Other scientific names
Bacterium solanacearum, Burkholderia solanacearum, Pseudomonas solanacearum
Importance
Medium
Significance
Bacterial wilt is a major constraint to groundnut production in China, Indonesia and Vietnam. Yield losses of 10 to 30% commonly occur and can reach over 60% in heavily infested fields (Mehan et al. 1994).
Symptoms
Wilt symptoms can be seen 2-3 weeks after planting. The first sign of disease is a slight drooping or curling of one or more leaves. In more advanced stages, the plants may bend over at the tip, appear dry, and eventually turn brown, wither, and die. Infected plants have discolored and rotten roots and pods. The diagnostic characteristics of this disease are the dark brown discoloration in the xylem and pith, and the streaming of ‘bacterial ooze’ (Mehan et al. 1994).
Hosts
Arachis hypogaea (groundnut), Capsicum spp. (chillies), Gossypium hirsutum (Cotton), Ipomoea batatus (sweet potato), Lycopersicon esculentum (tomato), Manihot esculenta (cassava), Musa spp. (banana), Nicotiana spp. (tobaco), Solanum melongena (brinjal), Solanum tuberosum (potato) and Zingiber officinale (ginger).
Geographic distribution
Bacterial wilt is global in distribution, and mostly prevalent in several countries of Asia, Africa and North America.
Biology and transmission
Ralstonia solanacearum is an aerobic, non-spore-forming, rod shaped, gram- negative bacterium. The bacterial cells measure approximately 0.5 ´ 1.5 m. Virulent isolates are mainly non-flagellate and non-motile. Avirulent isolates usually bear 1-4 polar flagellae and are highly motile. Common fimbriae are often present in both virulent and avirulent isolates. Although it does not produce fluorescent pigments, it produces a brown diffusible pigment on a variety of agar media containing tyrosine. The bacterium grows at a wide range of temperatures from 25 to 35°C. The bacterium is mainly disseminated through infested soil, water and infected seed (Anitha et al. 2003).
Detection/indexing methods at ICRISAT
- Direct plating of 4-week old leaf-twigs, leaf-bits and seed on Tetrazolium chloride agar (TZCA) medium is used to detect the wilt pathogen in groundnut (Prasada Rao et al. 2000; Anitha et al. 2004).
Treatment/control
- Not available.
Procedures followed in case of positive test at ICRISAT
- Incineration of the infected plants and rejection of the seed samples.
References and further reading
Anitha K, Gunjotikar GA, Chakrabarty SK, , Singh SD, Sarath Babu B, Prasada Rao RDVJ and Varaprasad KS. 2003. Interception of bacterial wilt, Burkholderia solanacearum in groundnut germplasm imported from Australia. Journal of Oilseeds Research 20: 101-104.
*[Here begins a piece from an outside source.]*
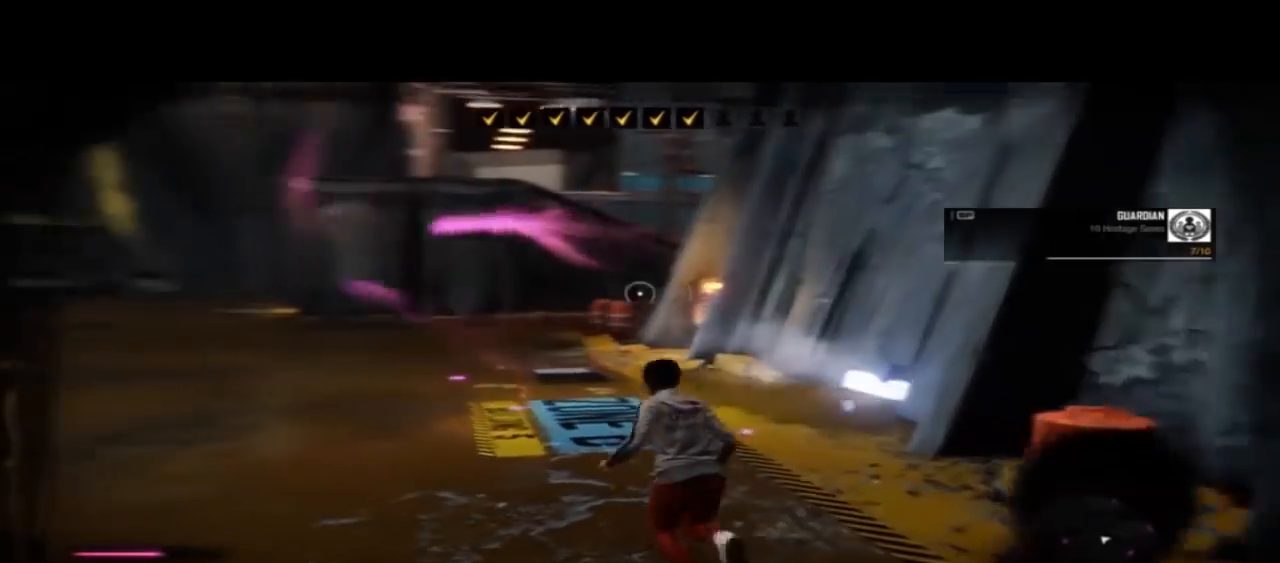
{"buttons": [], "left_stick": "up-left", "right_stick": "left", "events": [[67, "right_stick", "center"], [133, "left_stick", "up"], [233, "left_stick", "up-left"], [300, "right_stick", "left"]]}
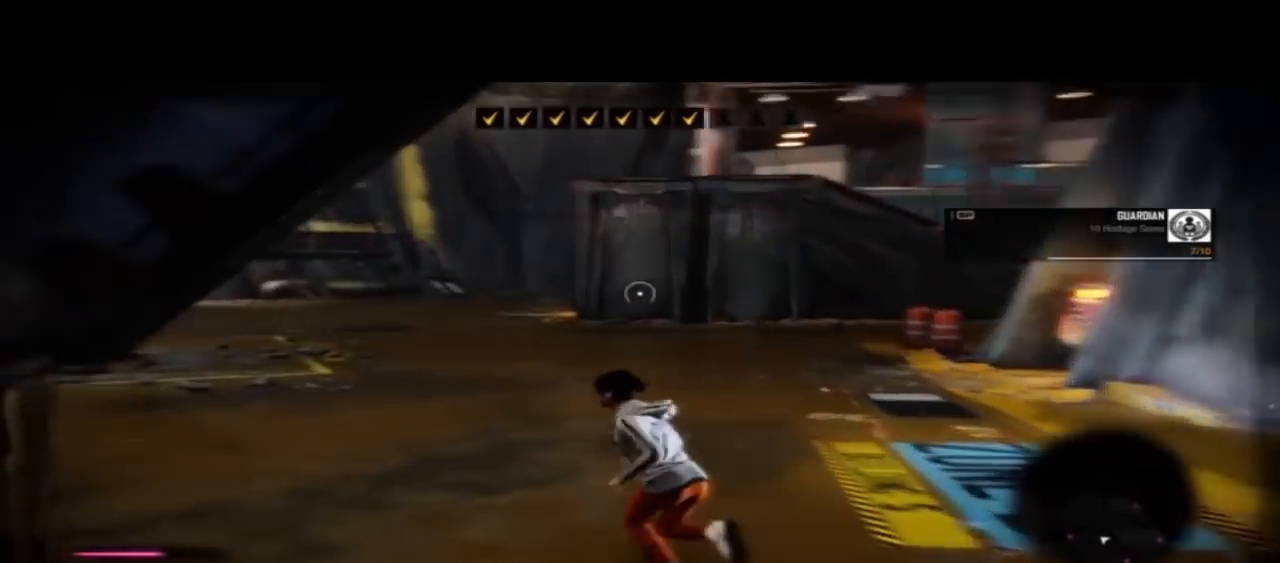
{"buttons": [], "left_stick": "center", "right_stick": "left", "events": [[33, "left_stick", "center"]]}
Anitha K, Chakrabarty SK, Girish AG, Prasada Rao RDVJ and Varaprasad KS. 2004. Detection of bacterial wilt infection in imported groundnut germplasm. Indian Journal of Plant Protection 32:147-148.
Mehan VK, Liao BS, Tan YJ, Robinson-Smith A, McDonald D and Hayward AC. 1994. Bacterial wilt of groundnut. Information Bulletin no. 35. Patancheru, AP 502 324, India: International Crops Research Institute for the Semi-Arid Tropics. 28pp.
Prasada Rao RDVJ, Gunjotikar GA,.Chakrabarty SK, Varaprasad KS, Singh SD and Bramel-Cox PJ. 2000. Detection of Ralstonia solanacearum in seeds of wild Arachis spp. imported from Brazil. Indian Journal of Plant Protection 28: 51-56.